Out of the last five startups that Facebook has bought, four of them have had something to do with sharing information in a social news feed interface or sharing location data, if not both. All of the sale prices have been relatively low, too, with the acquisitions largely intended to bring in talented developers. So it makes sense that Facebook may be buying Hot Potato, a startup that lets you create and share a stream of information about events, and anything else.
The acquisition is close to finalized, according to TechCrunch, and like Facebook’s other purchases, the main point may just be to scoop up talented people who have generally relevant product and engineering experience. The company has raised $1.4 million in funding from well-known angels, with the price being somewhere in the $10 million to $15 million range, according to MediaMemo.
But there are a few areas where the Hot Potato team, headed by veteran product leader Jake Schaffer, would be the most relevant. Facebook is “supposedly looking to bulk up the projects under Facebook Director of Product Blake Ross, and on the mobile side of things,” TechCunch says. “This Hot Potato deal could fulfill either of those — or both.”

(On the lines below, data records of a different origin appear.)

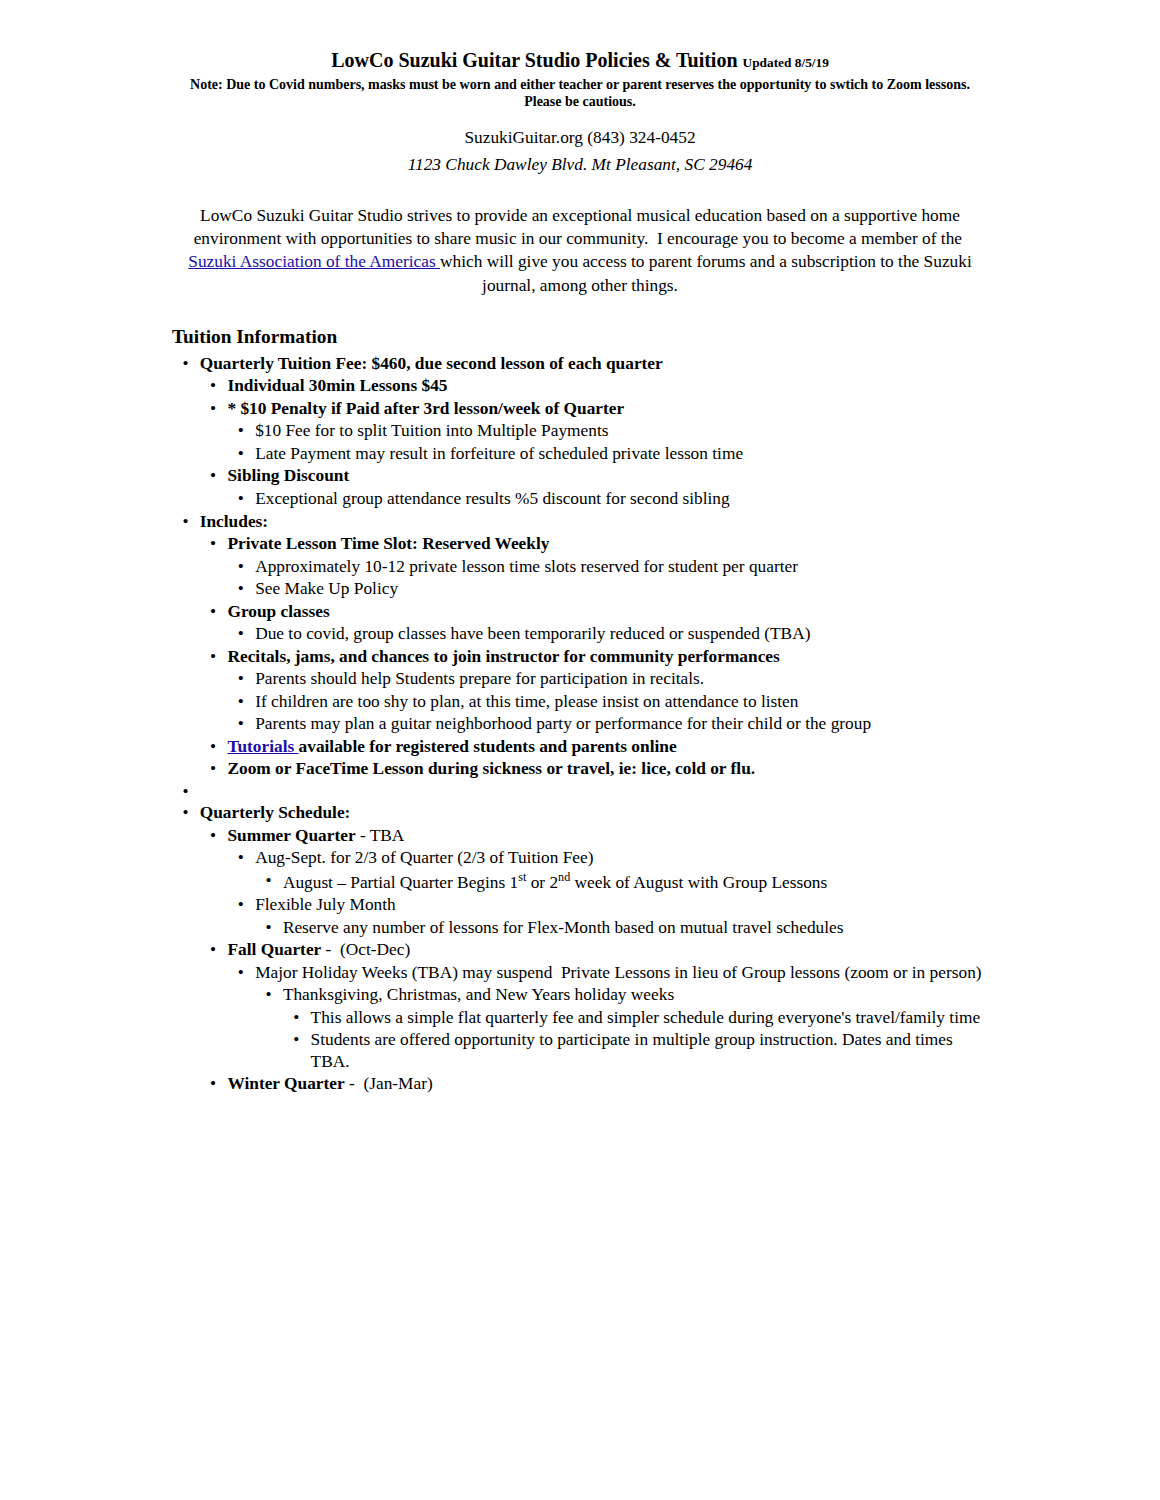LowCo Suzuki Guitar Studio Policies & Tuition Updated 8/5/19
Note: Due to Covid numbers, masks must be worn and either teacher or parent reserves the opportunity to swtich to Zoom lessons. Please be cautious.
SuzukiGuitar.org (843) 324-0452
1123 Chuck Dawley Blvd. Mt Pleasant, SC 29464
LowCo Suzuki Guitar Studio strives to provide an exceptional musical education based on a supportive home environment with opportunities to share music in our community. I encourage you to become a member of the Suzuki Association of the Americas which will give you access to parent forums and a subscription to the Suzuki journal, among other things.
Tuition Information
Quarterly Tuition Fee: $460, due second lesson of each quarter
Individual 30min Lessons $45
* $10 Penalty if Paid after 3rd lesson/week of Quarter
$10 Fee for to split Tuition into Multiple Payments
Late Payment may result in forfeiture of scheduled private lesson time
Sibling Discount
Exceptional group attendance results %5 discount for second sibling
Includes:
Private Lesson Time Slot: Reserved Weekly
Approximately 10-12 private lesson time slots reserved for student per quarter
See Make Up Policy
Group classes
Due to covid, group classes have been temporarily reduced or suspended (TBA)
Recitals, jams, and chances to join instructor for community performances
Parents should help Students prepare for participation in recitals.
If children are too shy to plan, at this time, please insist on attendance to listen
Parents may plan a guitar neighborhood party or performance for their child or the group
Tutorials available for registered students and parents online
Zoom or FaceTime Lesson during sickness or travel, ie: lice, cold or flu.
Quarterly Schedule:
Summer Quarter - TBA
Aug-Sept. for 2/3 of Quarter (2/3 of Tuition Fee)
August – Partial Quarter Begins 1st or 2nd week of August with Group Lessons
Flexible July Month
Reserve any number of lessons for Flex-Month based on mutual travel schedules
Fall Quarter - (Oct-Dec)
Major Holiday Weeks (TBA) may suspend Private Lessons in lieu of Group lessons (zoom or in person)
Thanksgiving, Christmas, and New Years holiday weeks
This allows a simple flat quarterly fee and simpler schedule during everyone's travel/family time
Students are offered opportunity to participate in multiple group instruction. Dates and times TBA.
Winter Quarter - (Jan-Mar)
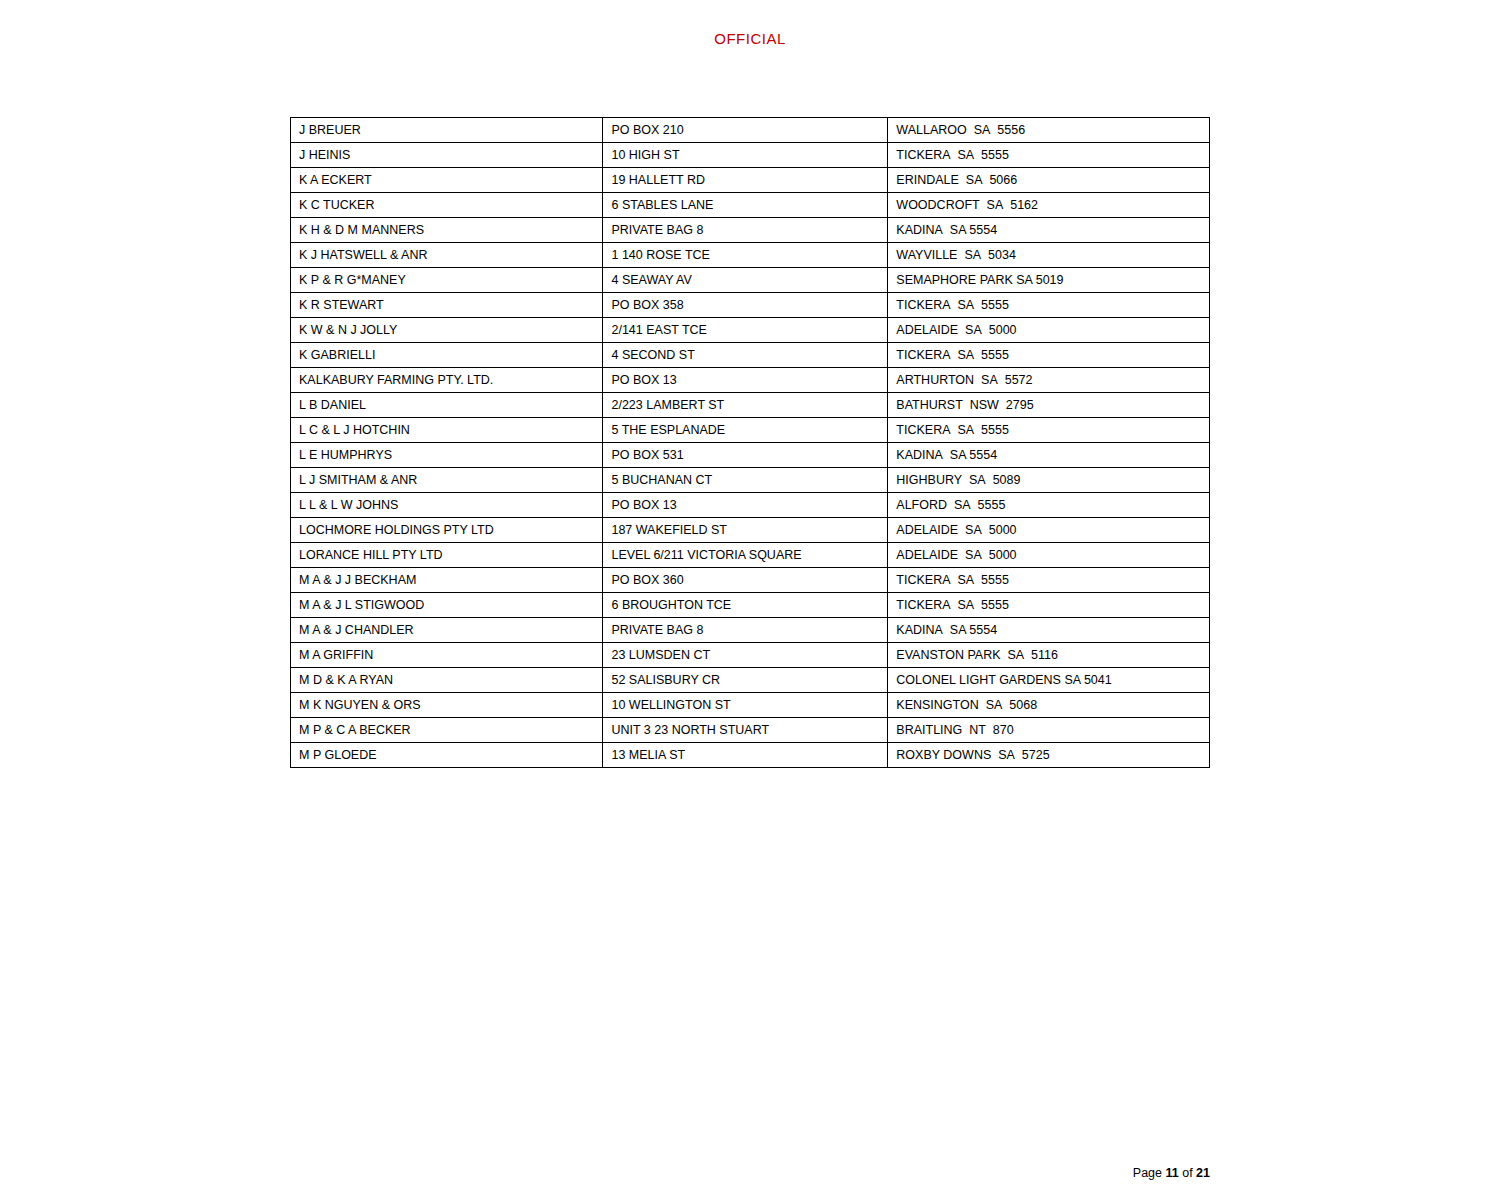OFFICIAL
| J BREUER | PO BOX 210 | WALLAROO SA 5556 |
| J HEINIS | 10 HIGH ST | TICKERA SA 5555 |
| K A ECKERT | 19 HALLETT RD | ERINDALE SA 5066 |
| K C TUCKER | 6 STABLES LANE | WOODCROFT SA 5162 |
| K H & D M MANNERS | PRIVATE BAG 8 | KADINA SA 5554 |
| K J HATSWELL & ANR | 1 140 ROSE TCE | WAYVILLE SA 5034 |
| K P & R G*MANEY | 4 SEAWAY AV | SEMAPHORE PARK SA 5019 |
| K R STEWART | PO BOX 358 | TICKERA SA 5555 |
| K W & N J JOLLY | 2/141 EAST TCE | ADELAIDE SA 5000 |
| K GABRIELLI | 4 SECOND ST | TICKERA SA 5555 |
| KALKABURY FARMING PTY. LTD. | PO BOX 13 | ARTHURTON SA 5572 |
| L B DANIEL | 2/223 LAMBERT ST | BATHURST NSW 2795 |
| L C & L J HOTCHIN | 5 THE ESPLANADE | TICKERA SA 5555 |
| L E HUMPHRYS | PO BOX 531 | KADINA SA 5554 |
| L J SMITHAM & ANR | 5 BUCHANAN CT | HIGHBURY SA 5089 |
| L L & L W JOHNS | PO BOX 13 | ALFORD SA 5555 |
| LOCHMORE HOLDINGS PTY LTD | 187 WAKEFIELD ST | ADELAIDE SA 5000 |
| LORANCE HILL PTY LTD | LEVEL 6/211 VICTORIA SQUARE | ADELAIDE SA 5000 |
| M A & J J BECKHAM | PO BOX 360 | TICKERA SA 5555 |
| M A & J L STIGWOOD | 6 BROUGHTON TCE | TICKERA SA 5555 |
| M A & J CHANDLER | PRIVATE BAG 8 | KADINA SA 5554 |
| M A GRIFFIN | 23 LUMSDEN CT | EVANSTON PARK SA 5116 |
| M D & K A RYAN | 52 SALISBURY CR | COLONEL LIGHT GARDENS SA 5041 |
| M K NGUYEN & ORS | 10 WELLINGTON ST | KENSINGTON SA 5068 |
| M P & C A BECKER | UNIT 3 23 NORTH STUART | BRAITLING NT 870 |
| M P GLOEDE | 13 MELIA ST | ROXBY DOWNS SA 5725 |
Page 11 of 21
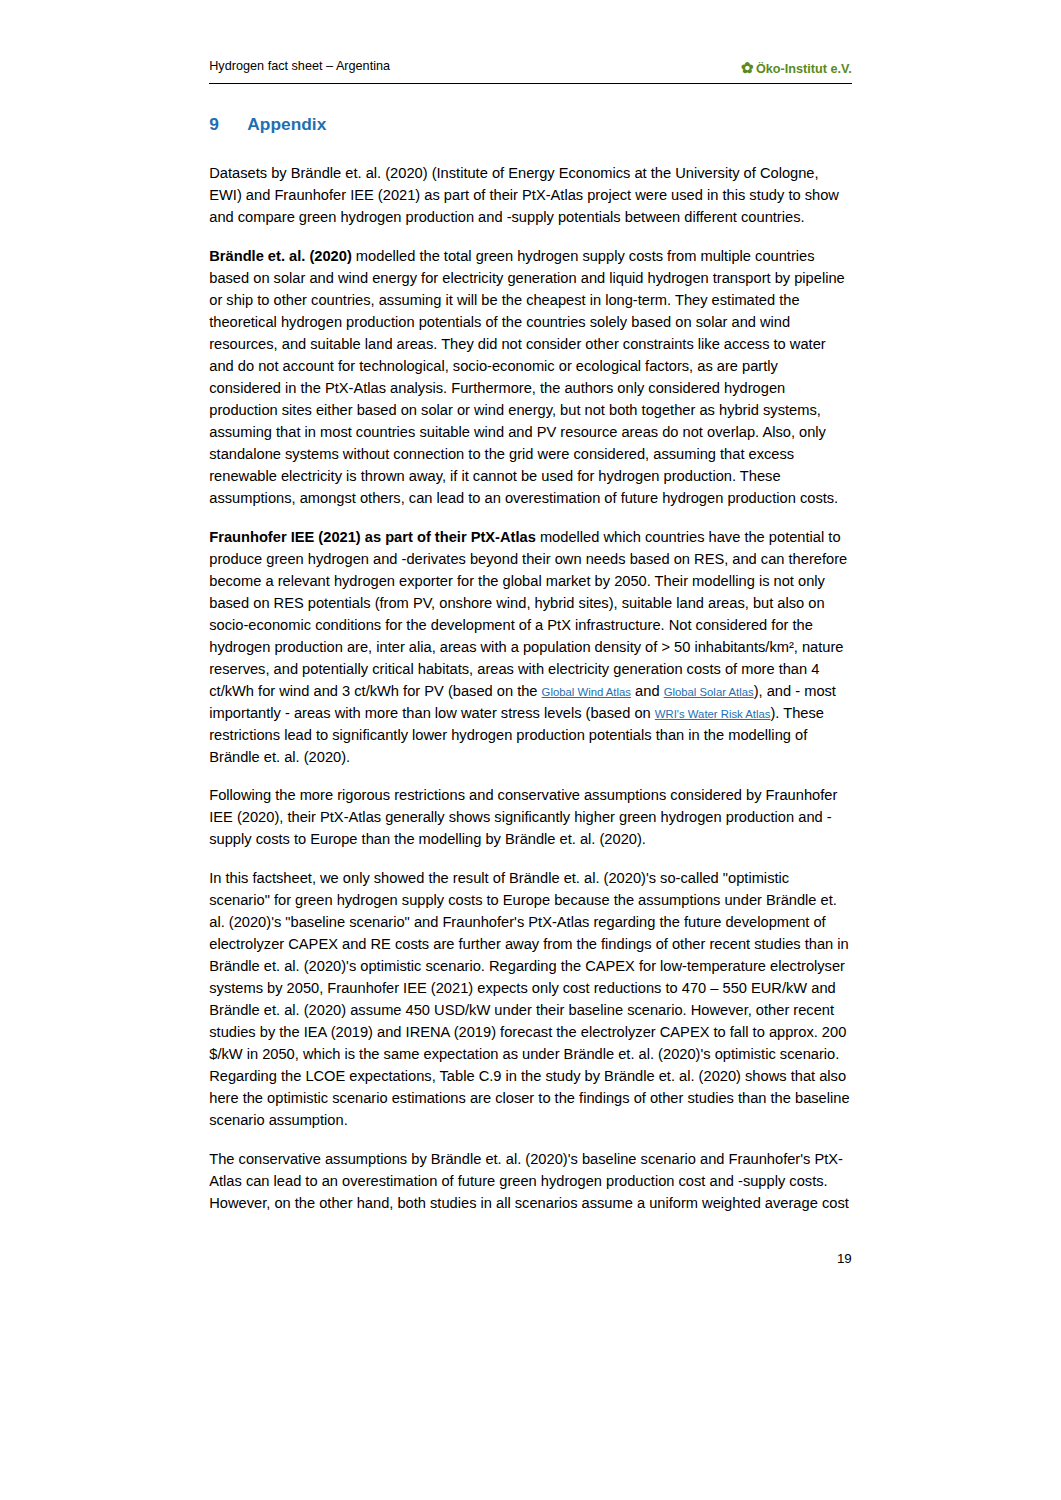Hydrogen fact sheet – Argentina ✿Öko-Institut e.V.
9 Appendix
Datasets by Brändle et. al. (2020) (Institute of Energy Economics at the University of Cologne, EWI) and Fraunhofer IEE (2021) as part of their PtX-Atlas project were used in this study to show and compare green hydrogen production and -supply potentials between different countries.
Brändle et. al. (2020) modelled the total green hydrogen supply costs from multiple countries based on solar and wind energy for electricity generation and liquid hydrogen transport by pipeline or ship to other countries, assuming it will be the cheapest in long-term. They estimated the theoretical hydrogen production potentials of the countries solely based on solar and wind resources, and suitable land areas. They did not consider other constraints like access to water and do not account for technological, socio-economic or ecological factors, as are partly considered in the PtX-Atlas analysis. Furthermore, the authors only considered hydrogen production sites either based on solar or wind energy, but not both together as hybrid systems, assuming that in most countries suitable wind and PV resource areas do not overlap. Also, only standalone systems without connection to the grid were considered, assuming that excess renewable electricity is thrown away, if it cannot be used for hydrogen production. These assumptions, amongst others, can lead to an overestimation of future hydrogen production costs.
Fraunhofer IEE (2021) as part of their PtX-Atlas modelled which countries have the potential to produce green hydrogen and -derivates beyond their own needs based on RES, and can therefore become a relevant hydrogen exporter for the global market by 2050. Their modelling is not only based on RES potentials (from PV, onshore wind, hybrid sites), suitable land areas, but also on socio-economic conditions for the development of a PtX infrastructure. Not considered for the hydrogen production are, inter alia, areas with a population density of > 50 inhabitants/km², nature reserves, and potentially critical habitats, areas with electricity generation costs of more than 4 ct/kWh for wind and 3 ct/kWh for PV (based on the Global Wind Atlas and Global Solar Atlas), and - most importantly - areas with more than low water stress levels (based on WRI's Water Risk Atlas). These restrictions lead to significantly lower hydrogen production potentials than in the modelling of Brändle et. al. (2020).
Following the more rigorous restrictions and conservative assumptions considered by Fraunhofer IEE (2020), their PtX-Atlas generally shows significantly higher green hydrogen production and -supply costs to Europe than the modelling by Brändle et. al. (2020).
In this factsheet, we only showed the result of Brändle et. al. (2020)'s so-called "optimistic scenario" for green hydrogen supply costs to Europe because the assumptions under Brändle et. al. (2020)'s "baseline scenario" and Fraunhofer's PtX-Atlas regarding the future development of electrolyzer CAPEX and RE costs are further away from the findings of other recent studies than in Brändle et. al. (2020)'s optimistic scenario. Regarding the CAPEX for low-temperature electrolyser systems by 2050, Fraunhofer IEE (2021) expects only cost reductions to 470 – 550 EUR/kW and Brändle et. al. (2020) assume 450 USD/kW under their baseline scenario. However, other recent studies by the IEA (2019) and IRENA (2019) forecast the electrolyzer CAPEX to fall to approx. 200 $/kW in 2050, which is the same expectation as under Brändle et. al. (2020)'s optimistic scenario. Regarding the LCOE expectations, Table C.9 in the study by Brändle et. al. (2020) shows that also here the optimistic scenario estimations are closer to the findings of other studies than the baseline scenario assumption.
The conservative assumptions by Brändle et. al. (2020)'s baseline scenario and Fraunhofer's PtX-Atlas can lead to an overestimation of future green hydrogen production cost and -supply costs. However, on the other hand, both studies in all scenarios assume a uniform weighted average cost
19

Location, a long-tested feature that, one way or another, would involve people sharing their locations into the news feed — probably from their phones — then talking about what they’re doing. That seems relevant to Hot Potato.
Another area is Facebook Questions, a product currently in private beta, that Ross has been working on directly. It lets users ask and answer questions in a threaded-comments format, somewhat like Yahoo Answers or Quora. Questions hasn’t fully launched yet, and it’s possible that the Hot Potato team could end up here.
Of course, Facebook’s news feed has been a key part of the site for years, the company has more experience designing (and redesigning) it at scale than anyone else in the world, and maybe it just wants more help here.
Most of the other startups that Facebook has bought recently have somehow been working on social sharing products. FriendFeed, which Facebook bought almost a year ago, had its own social activity stream service. Nextstop, acquired earlier this month, let travelers share their experiences with each other. ShareGrove, bought in May, focused on private conservations. The other two companies are less relevant: Octazen made an effective contact importer for social sites; Divvyshot made online photo products.